Since you, my Lord, were gone,
Many long, long days have passed.
Should I now come to meet you
And seek you beyond the mountains,
Or still await you–await you ever?
Rather would I lay me down
On a steep hill’s side,
And, with a rock for pillow, die,
Than live thus, my Lord,
With longing so deep for you.
Yes, I will live on
And wait for you,
Even till falls
On my long black waving hair
The hoar frost of age.
How shall my yearning ever cease–
Fade somewhere away,
As does the mist of morning
Shimmering across the autumn field
Over the ripening grain?
The Manyoshu literally means “Collection of Ten Thousand Leaves” and is the oldest of the early Japanese anthologies, and by far the greatest in quantity and quality. It consists of 20 books and more than 4,000 poems, written for the most part by the poets who flourished in the Fujiwara and Nara Periods, which coincide with the Golden Age of Chinese poetry – the eras of Kaiyuan and Tienpao under the T’ang dynasty, when Li Po and Tu Fu lived and sang.
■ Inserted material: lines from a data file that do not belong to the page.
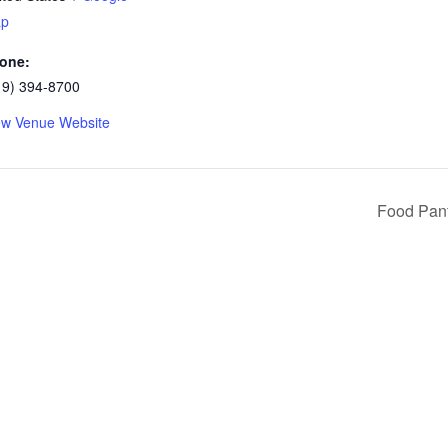
p
one:
19) 394-8700
ew Venue Website
Food Pan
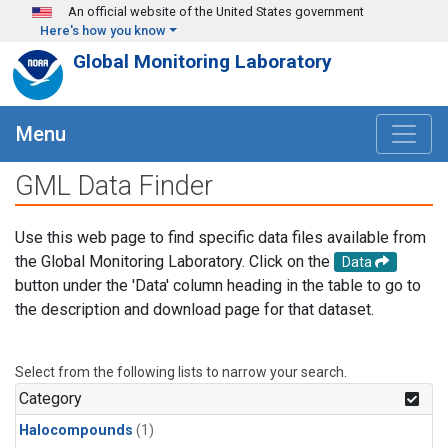
Skip to main content
An official website of the United States government
Here's how you know
Global Monitoring Laboratory
Menu
GML Data Finder
Use this web page to find specific data files available from
the Global Monitoring Laboratory. Click on the
Data
button under the 'Data' column heading in the table to go to
the description and download page for that dataset.
Select from the following lists to narrow your search.
Category
Halocompounds
(1)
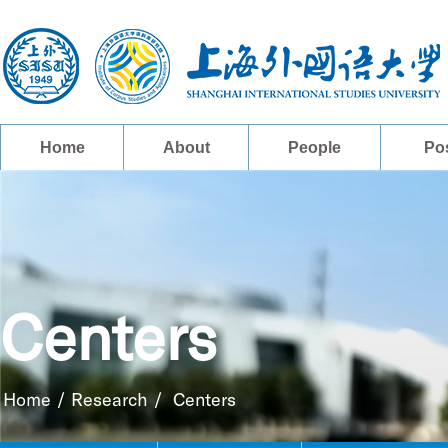
Home
About
People
Po
Centers
Home
/
Research
/
Centers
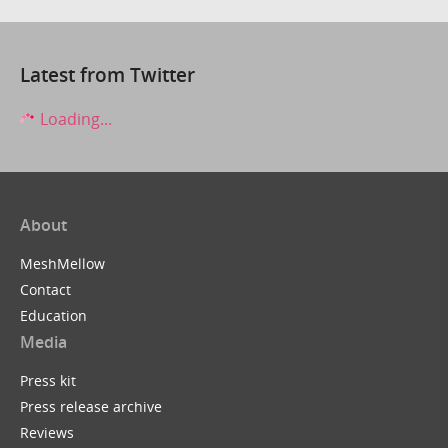
Latest from Twitter
Loading...
About
MeshMellow
Contact
Education
Media
Press kit
Press release archive
Reviews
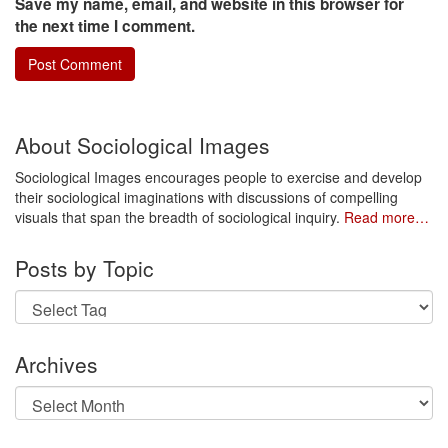
Save my name, email, and website in this browser for
the next time I comment.
About Sociological Images
Sociological Images encourages people to exercise and develop
their sociological imaginations with discussions of compelling
visuals that span the breadth of sociological inquiry.
Read more…
Posts by Topic
Archives
Archives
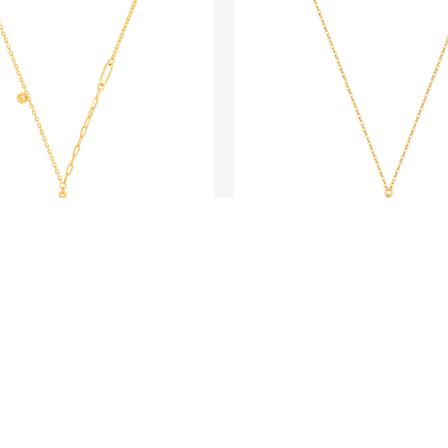
BLING LOVER
BLING LOVER
Gold Gourd Necklace
Fine Gold Neckl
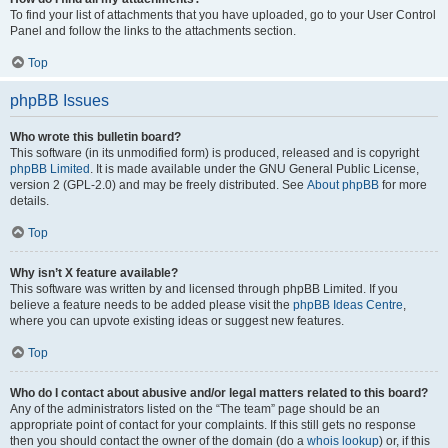
To find your list of attachments that you have uploaded, go to your User Control
Panel and follow the links to the attachments section.
Top
phpBB Issues
Who wrote this bulletin board?
This software (in its unmodified form) is produced, released and is copyright
phpBB Limited
. It is made available under the GNU General Public License,
version 2 (GPL-2.0) and may be freely distributed. See
About phpBB
for more
details.
Top
Why isn’t X feature available?
This software was written by and licensed through phpBB Limited. If you
believe a feature needs to be added please visit the
phpBB Ideas Centre
,
where you can upvote existing ideas or suggest new features.
Top
Who do I contact about abusive and/or legal matters related to this board?
Any of the administrators listed on the “The team” page should be an
appropriate point of contact for your complaints. If this still gets no response
then you should contact the owner of the domain (do a
whois lookup
) or, if this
The anthology reflects Japanese life and civilization of the 7th and 8th centuries.
The original edition of The Manyoshu translation was published in 1940. The above poem was written by Princess Iwa, also known as Empress Iwa-no-himé, as she was longing for the Emperor Nintoku, the 16th Emperor of Japan. It was one of over 4,000 poems included in the Manyoshu, translated by a committee of Japanese scholars of both English and Japanese literatures, and subsequently revised by the English poet Ralph Hodgson (1871-1962), a resident of Japan at the time.